Hi. First, I have searched through forums and web regarding how to add a simple 1/4 jack aux audio input to the business cd radio. I have found so much content that my head is spinning. I've found how to do it for 6 series, for X3's, for E36's, all kinds of opinions and facts. Too much info.:banghead:

So, rather than going crazy I'll give it a shot and ask straight out.
I want to connect an iPod SHUFFLE (not ipod mini) so all I need is a 1/4" input jack.

Questions:

- Some people say that the E46 business cd already comes with an input jack in the back of the radio, so all I need to do is run male-male wire. True?

- Others say I need a BMW adapter (Part No. 82 11 0 149 390) True?

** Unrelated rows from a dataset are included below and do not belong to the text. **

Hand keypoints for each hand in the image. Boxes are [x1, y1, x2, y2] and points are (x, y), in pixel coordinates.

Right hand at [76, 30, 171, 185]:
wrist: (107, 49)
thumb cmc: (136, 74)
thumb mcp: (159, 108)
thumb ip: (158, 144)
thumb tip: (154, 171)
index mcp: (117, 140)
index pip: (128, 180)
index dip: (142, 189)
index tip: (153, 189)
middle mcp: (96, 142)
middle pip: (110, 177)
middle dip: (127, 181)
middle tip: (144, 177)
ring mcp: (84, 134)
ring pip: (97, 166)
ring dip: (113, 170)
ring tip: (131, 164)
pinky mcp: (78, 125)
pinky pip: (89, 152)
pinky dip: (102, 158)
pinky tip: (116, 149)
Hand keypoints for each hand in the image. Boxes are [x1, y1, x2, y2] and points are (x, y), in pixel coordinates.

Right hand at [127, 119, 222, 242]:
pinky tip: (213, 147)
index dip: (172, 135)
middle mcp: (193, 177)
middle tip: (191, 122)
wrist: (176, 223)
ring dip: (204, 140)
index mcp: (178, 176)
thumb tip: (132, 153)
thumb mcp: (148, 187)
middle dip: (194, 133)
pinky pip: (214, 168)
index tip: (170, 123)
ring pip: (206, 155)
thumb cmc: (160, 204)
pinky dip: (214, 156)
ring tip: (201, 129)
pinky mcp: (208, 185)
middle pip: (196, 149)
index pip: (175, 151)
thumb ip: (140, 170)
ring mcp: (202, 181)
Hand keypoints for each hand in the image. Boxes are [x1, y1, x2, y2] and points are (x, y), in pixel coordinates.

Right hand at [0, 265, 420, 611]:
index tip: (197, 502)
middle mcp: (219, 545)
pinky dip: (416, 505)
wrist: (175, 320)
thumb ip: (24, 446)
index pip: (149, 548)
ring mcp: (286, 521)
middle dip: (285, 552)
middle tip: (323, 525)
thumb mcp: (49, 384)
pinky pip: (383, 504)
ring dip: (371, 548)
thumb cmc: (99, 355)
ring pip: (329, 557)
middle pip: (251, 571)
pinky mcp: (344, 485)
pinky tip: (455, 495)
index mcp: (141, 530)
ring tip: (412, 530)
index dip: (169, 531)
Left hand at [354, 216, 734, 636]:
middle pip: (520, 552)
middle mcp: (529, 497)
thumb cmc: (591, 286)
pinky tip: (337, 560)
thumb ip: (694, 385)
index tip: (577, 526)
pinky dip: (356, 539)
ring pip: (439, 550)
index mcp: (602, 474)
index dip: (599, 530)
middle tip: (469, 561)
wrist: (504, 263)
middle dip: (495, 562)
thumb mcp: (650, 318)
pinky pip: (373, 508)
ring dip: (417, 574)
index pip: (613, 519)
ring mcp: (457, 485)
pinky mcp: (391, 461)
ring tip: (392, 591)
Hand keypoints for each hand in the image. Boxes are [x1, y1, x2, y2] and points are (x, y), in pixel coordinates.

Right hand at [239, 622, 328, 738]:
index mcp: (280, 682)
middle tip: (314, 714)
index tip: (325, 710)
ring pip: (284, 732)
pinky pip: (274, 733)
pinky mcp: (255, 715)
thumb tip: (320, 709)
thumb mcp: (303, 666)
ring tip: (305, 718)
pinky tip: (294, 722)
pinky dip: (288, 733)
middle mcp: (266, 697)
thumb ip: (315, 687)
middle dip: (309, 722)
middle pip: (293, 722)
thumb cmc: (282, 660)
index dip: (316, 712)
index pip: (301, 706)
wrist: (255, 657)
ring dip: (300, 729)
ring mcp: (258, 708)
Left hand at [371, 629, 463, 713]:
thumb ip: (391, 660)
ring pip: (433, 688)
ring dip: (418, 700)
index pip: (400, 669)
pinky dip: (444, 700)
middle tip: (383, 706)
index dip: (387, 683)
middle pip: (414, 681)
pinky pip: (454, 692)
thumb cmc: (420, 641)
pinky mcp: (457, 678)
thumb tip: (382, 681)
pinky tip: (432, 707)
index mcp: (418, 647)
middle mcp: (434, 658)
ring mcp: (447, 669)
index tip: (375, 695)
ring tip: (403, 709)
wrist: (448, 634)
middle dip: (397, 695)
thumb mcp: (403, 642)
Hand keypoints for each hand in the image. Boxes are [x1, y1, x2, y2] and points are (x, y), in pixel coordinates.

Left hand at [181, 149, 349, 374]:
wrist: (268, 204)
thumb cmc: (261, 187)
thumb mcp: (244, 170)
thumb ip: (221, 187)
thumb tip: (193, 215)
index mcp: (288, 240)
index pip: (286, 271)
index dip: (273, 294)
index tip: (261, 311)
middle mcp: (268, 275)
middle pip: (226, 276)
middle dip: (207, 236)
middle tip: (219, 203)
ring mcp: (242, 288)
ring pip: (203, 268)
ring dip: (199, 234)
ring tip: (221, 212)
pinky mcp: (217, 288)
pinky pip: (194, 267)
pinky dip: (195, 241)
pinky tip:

- Any links on how to remove the radio?


Thanks!


----------



## Alex Baumann (Dec 19, 2001)

I'll move this to Audio forum.


----------



## SergioK (Aug 14, 2002)

What year/model is your car?


----------



## EricSteinman (Jan 21, 2005)

http://www.my330i.com/mod26.php

Everything you need is right there...I did it. Very easy, took about 45 minutes or so.


----------



## TEV/// (Mar 23, 2005)

SergioK said:


> What year/model is your car?


 see signature. it is the 2005 330Ci.
thanks


----------



## TEV/// (Mar 23, 2005)

:bow::bow::bow: U DA MANN !:bow::bow::bow:

:thumbup:

Thanks
 Tony


----------



## SanDiegoShaun (Jul 24, 2003)

Jus posted this in another fourm but this looks like the place to ask. I have a 05' 330 just plugged in the Aux in and some engine noise can be heard when nothing is plugged in as well as when a DVD player is plugged in. Has anyone had any issues with the AUX in?


----------



## BETOBMW530 (Oct 9, 2015)

*2004 bmw 530i auxiliary*

I have a 2004 bmw 530i I would like to know how to add a auxiliary port I seen they sell the cable but how would it work my stereo doesnt have the aux option!!I would appreciate some suggestions thank you


----------